### Saved entries
□ □ □ □ □
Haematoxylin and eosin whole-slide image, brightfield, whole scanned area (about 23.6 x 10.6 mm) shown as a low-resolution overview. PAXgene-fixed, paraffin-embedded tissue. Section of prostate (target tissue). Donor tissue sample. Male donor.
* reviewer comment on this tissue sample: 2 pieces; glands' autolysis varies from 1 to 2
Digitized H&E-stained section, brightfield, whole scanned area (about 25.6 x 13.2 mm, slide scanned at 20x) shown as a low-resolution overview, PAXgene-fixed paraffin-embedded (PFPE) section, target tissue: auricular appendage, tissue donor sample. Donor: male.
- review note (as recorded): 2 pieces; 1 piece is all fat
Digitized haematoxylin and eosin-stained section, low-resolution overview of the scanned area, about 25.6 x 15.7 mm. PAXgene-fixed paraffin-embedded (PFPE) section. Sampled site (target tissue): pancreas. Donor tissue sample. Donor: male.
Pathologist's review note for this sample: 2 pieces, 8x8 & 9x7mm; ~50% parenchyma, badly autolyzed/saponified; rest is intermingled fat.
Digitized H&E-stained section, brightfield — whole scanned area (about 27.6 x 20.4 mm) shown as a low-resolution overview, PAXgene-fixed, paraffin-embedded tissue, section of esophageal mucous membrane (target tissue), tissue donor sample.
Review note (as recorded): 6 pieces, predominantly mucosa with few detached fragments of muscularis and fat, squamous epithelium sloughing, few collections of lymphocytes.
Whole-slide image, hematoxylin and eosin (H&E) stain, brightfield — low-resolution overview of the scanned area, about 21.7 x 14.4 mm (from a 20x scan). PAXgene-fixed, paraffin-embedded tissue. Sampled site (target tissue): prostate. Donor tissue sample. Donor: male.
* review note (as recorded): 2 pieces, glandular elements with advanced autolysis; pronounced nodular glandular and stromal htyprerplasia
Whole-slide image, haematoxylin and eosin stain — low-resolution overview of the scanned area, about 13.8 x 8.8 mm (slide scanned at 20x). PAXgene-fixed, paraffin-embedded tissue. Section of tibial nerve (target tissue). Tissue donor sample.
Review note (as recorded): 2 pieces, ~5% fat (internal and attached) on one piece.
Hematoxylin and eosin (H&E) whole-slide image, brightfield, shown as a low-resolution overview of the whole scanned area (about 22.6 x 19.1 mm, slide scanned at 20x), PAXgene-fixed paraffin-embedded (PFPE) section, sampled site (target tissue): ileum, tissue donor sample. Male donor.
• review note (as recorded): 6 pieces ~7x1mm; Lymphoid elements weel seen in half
□ □ □ □ □
From the records above, repeat exactly the lines from the one with "Pathologist's review note" through the one with "Review note (as recorded): 6 pieces, predominantly", both included.

Pathologist's review note for this sample: 2 pieces, 8x8 & 9x7mm; ~50% parenchyma, badly autolyzed/saponified; rest is intermingled fat.
Digitized H&E-stained section, brightfield — whole scanned area (about 27.6 x 20.4 mm) shown as a low-resolution overview, PAXgene-fixed, paraffin-embedded tissue, section of esophageal mucous membrane (target tissue), tissue donor sample.
Review note (as recorded): 6 pieces, predominantly mucosa with few detached fragments of muscularis and fat, squamous epithelium sloughing, few collections of lymphocytes.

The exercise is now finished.